Top of Input data

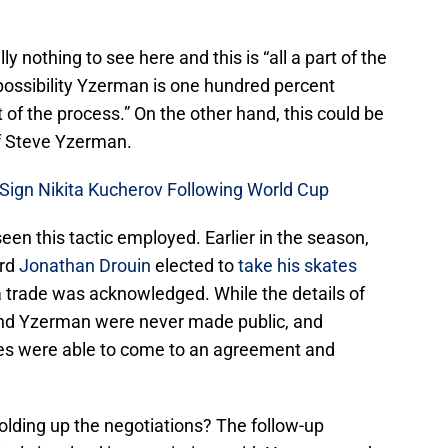
ally nothing to see here and this is “all a part of the
a possibility Yzerman is one hundred percent
 of the process.” On the other hand, this could be
of Steve Yzerman.
Sign Nikita Kucherov Following World Cup
seen this tactic employed. Earlier in the season,
ard
Jonathan Drouin
elected to
take his skates
 a trade was acknowledged. While the details of
nd Yzerman were never made public, and
ides were able to come to an agreement and
holding up the negotiations? The follow-up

Bottom of Input data

What the exercise asks: Copy exactly the lines from the one containing "ides were able to come to an agreement and" through the last line of the records, both included, and nothing else.

Answer to this task:
ides were able to come to an agreement and
holding up the negotiations? The follow-up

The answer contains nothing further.